Since these actions were brought at the behest of the Department of Social Services, one must assume that it was the object of the department and the District Attorney's office that the defendants be dealt with as criminal offenders and not merely as errant debtors. Indeed, it is against public policy that the courts or associated agencies, notably the District Attorney's office, be used as collection agencies. Although this court had grave reservations with the wisdom of existing criminal law with respect to welfare frauds in this State and treating the defendants in the instant cases as felons, the facts as presented compel holding these cases for the action of the grand jury.
Finally, we arrive at the last question of whether the cases may be reduced and tried as misdemeanors without being barred by the two-year Statute of Limitations. In People v. Lohnes ( 76 Misc.2d 507), Justice FLYNN in a decision concerning a corollary question makes an exhaustive study of applicable case law. People v. Kohut ( 30 N.Y.2d 183, 192) is cited for the proposition that the defense of the Statute of Limitations is an issue to be raised upon the trial and not on a motion addressed to the sufficiency of the indictment (or felony complaint). Since it is reasonably certain that such a defense would be raised should the People actually seek to try these cases as misdemeanors, this court has the admonition that such a defense would serve as a bar to prosecution. (See People v. Di Pasquale, 161 App. Div. 196 [3d Dept., 1914], where the court reversed the conviction of a defendant who had been indicted for murder but convicted only of an attempt.)
Were the results otherwise, the Statute of Limitations would be valueless. As applied to the cases at bar, it would be manifestly unjust to permit the prosecution to use the vehicle of indictment or felony complaint to "overcharge" a defendant and then reduce the charge solely to avoid the stricture of the limitations provisions.

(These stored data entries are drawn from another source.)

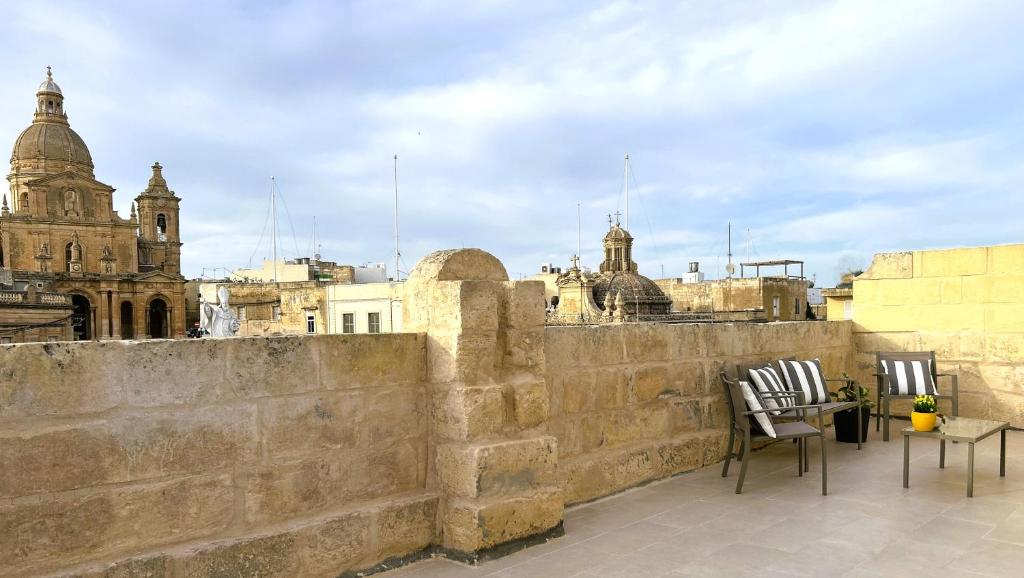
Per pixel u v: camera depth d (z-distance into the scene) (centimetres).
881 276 981
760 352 806
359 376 436
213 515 370
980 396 895
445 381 460
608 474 600
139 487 345
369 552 429
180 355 359
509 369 486
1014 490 593
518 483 469
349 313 5478
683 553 456
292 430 402
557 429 561
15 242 7206
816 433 598
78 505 327
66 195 7538
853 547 461
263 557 382
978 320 898
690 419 699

The District Attorney has stated that any reduction of the charge would be considered only within the context of a plea negotiation. Under such circumstances, a reduction is permissible as the Statute of Limitations can be waived expressly ( People v. Blake, 121 App. Div. 613 [1st Dept., 1907], affd. 193 N.Y. 616; People v. Brady, 257 App. Div. 1000 [2d Dept.]). A plea of guilty to such a reduced charge, if knowingly, understandingly and intelligently made would constitute a waiver of this defense as well as any defect not jurisdictional ( People v. Earing, 71 Misc. 615, affd. 146 App. Div. 903, app. dsmd. 204 N.Y. 584).
Accordingly, the cases are held for the action of the grand jury.